> ESTRATTO DEL DOCUMENTO

- Categoria: Problemi al Nido/Scuola dell'Infanzia
Ingresso anticipato
Mio figlio ha 3 anni e mezzo, fa il 2° anno di un asilo privato, già frequentato con profitto e entusiasmo dalla sorella.
Dopo che il 1° anno è andato molto bene, in questo 2° anno Lorenzo, a detta delle maestre, appare un po' più depresso e meno socievole e ci viene suggerito (senza forzare) di reiscriverlo allo stesso anno d'asilo in maniera da iniziare la scuola elementare (nello stesso istituto) non da "primina" ma regolare.
Lorenzo peraltro a casa è sempre sereno e non mostra reali segnali di disagio, anzi va con entusiasmo all'asilo, dove forse unica (molto relativa) anomalia fa più comunella con le altre bambine della classe che con i bambini maschi e gioca volentieri anche con un amico che era con lui l'anno passato ma i cui genitori hanno preferito ripetere l'anno. Dal suo punto di vista ci sembra che lui continuerebbe volentieri anche l'attuale corso.
Io da piccolo ho fatto una quasi-primina (sono di dicembre) e non ricordo il minimo disagio.
Il ragionamento che facciamo è che che da una parte non c'è nulla di male a fare un anno in più oggi di giochi ma d'altra parte non ci dispiace nemmeno l'abitudine inglese di finire prima le scuole dell'obbligo e fare a quel punto prima dell'università o del lavoro un anno "sabbatico" facendo qualche lavoretto, un po' di volontariato e magari un bel viaggio zaino in spalla in giro per il mondo.

> COSA FARE
Riscrivi il testo sull'ingresso anticipato, tutto da "Lorenzo peraltro a" giù fino a "anche l'attuale corso.", mettendo "amicizia" al posto di "comunella".

> ESTRATTI DELL'ELENCO

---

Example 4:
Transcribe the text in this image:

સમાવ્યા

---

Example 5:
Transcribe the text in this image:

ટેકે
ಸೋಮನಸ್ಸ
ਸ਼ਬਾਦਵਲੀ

> SOLUZIONE SCRITTA
Lorenzo peraltro a casa è sempre sereno e non mostra reali segnali di disagio, anzi va con entusiasmo all'asilo, dove forse unica (molto relativa) anomalia fa più amicizia con le altre bambine della classe che con i bambini maschi e gioca volentieri anche con un amico che era con lui l'anno passato ma i cui genitori hanno preferito ripetere l'anno. Dal suo punto di vista ci sembra che lui continuerebbe volentieri anche l'attuale corso.